The author of Ruth is making a statement here about what God’s love looks like in real time; in real life. In a time in the nation of Israel when people aren’t even following God’s law, this Moabite woman chooses to go way beyond the law— she has no obligations to her mother-in-law at all— and yet she chooses to go with her, knowing that in this moment in her life, Naomi may not even survive on her own. Ruth, an immigrant in a strange land with a strange religion, becomes the example of what it means to live into God’s law by choosing “hesed.” This faithful, active, abiding love that Ruth chooses to show her mother-in-law redefines family to mean the two of them. This faithful, active, abiding love that Ruth chooses to live into redefines who she is as she crosses the threshold into a new life. This faithful, active, abiding love redefines everything in Ruth’s life because she chooses love over fear; she has the tenacity, the resilience, to choose to love instead of living out of fear, and that makes all the difference in the world.

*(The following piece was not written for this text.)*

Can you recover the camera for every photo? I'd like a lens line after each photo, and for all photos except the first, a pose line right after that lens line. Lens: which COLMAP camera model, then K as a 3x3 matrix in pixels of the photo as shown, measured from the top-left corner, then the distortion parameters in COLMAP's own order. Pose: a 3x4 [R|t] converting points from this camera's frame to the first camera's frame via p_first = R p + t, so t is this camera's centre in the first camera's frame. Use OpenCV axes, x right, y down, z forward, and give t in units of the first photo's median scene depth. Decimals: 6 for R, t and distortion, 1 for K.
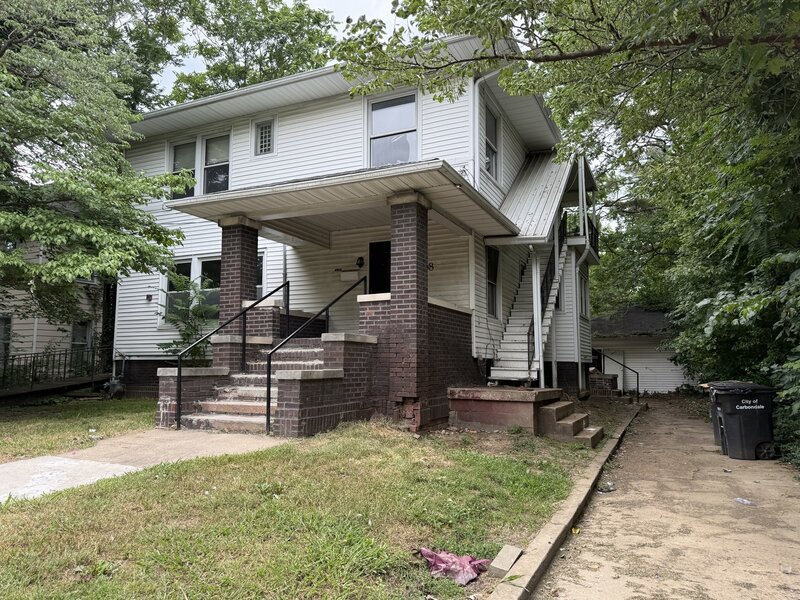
lens RADIAL K [[566.1, 0, 400.0], [0, 566.1, 300.0], [0, 0, 1]] dist [0.089230, -0.112477]
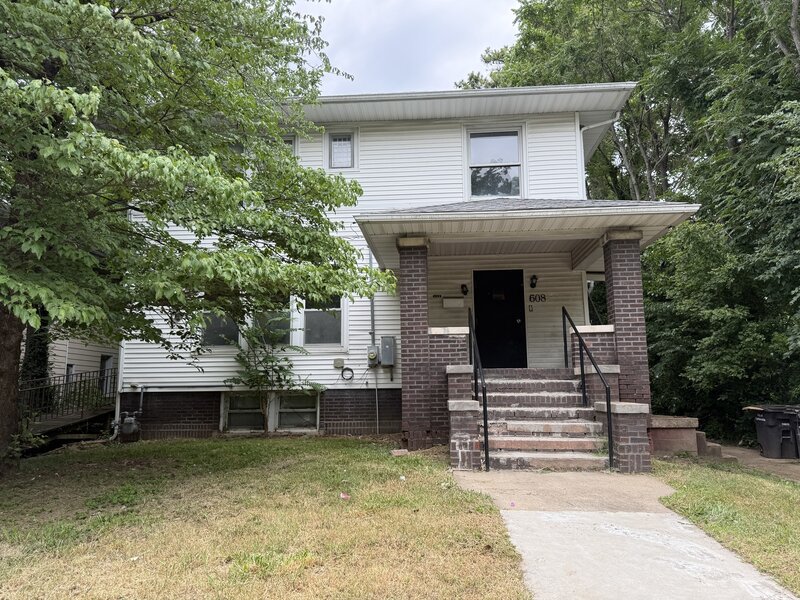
lens RADIAL K [[566.1, 0, 400.0], [0, 566.1, 300.0], [0, 0, 1]] dist [0.089230, -0.112477]
pose [[0.931185, 0.046158, 0.361613, -0.739961], [-0.030108, 0.998301, -0.049895, 0.005385], [-0.363302, 0.035574, 0.930992, 0.173861]]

Perhaps it’s surprising to you that several thousand years before Jesus a woman with seemingly no power at all chose to love the one whom others would call her enemy— an Israelite; her mother-in-law; a woman who worshipped a different God than the one she knew. Then again, God does work in mysterious ways. And if you’ll allow me a spoiler alert about the book of Ruth, it is a glorious surprise to find that this Moabite woman, an immigrant in Israel, a woman of another faith, does become the great-grandmother to King David, and the great great many great grandmother to Jesus himself. Because God’s love, “hesed,” is strong enough to redefine family. God’s love is wide enough to redefine who is our neighbor. God’s love is even flexible enough to redefine enemies as people we need to love. And God’s love draws the circle so wide, that all are found within God’s love.

Who is it that you’re having a hard time loving? Who is it, in our polarized world, that you have shut yourself off from because it’s easier to love those we agree with? Who is it, that you need to reach out to and find out how they’re really doing? Our world isn’t going to heal itself. It’s going to need all of us actively sharing God’s love in any ways that we can in order to become more connected. What threshold is God calling you to cross? Who is God calling you to love?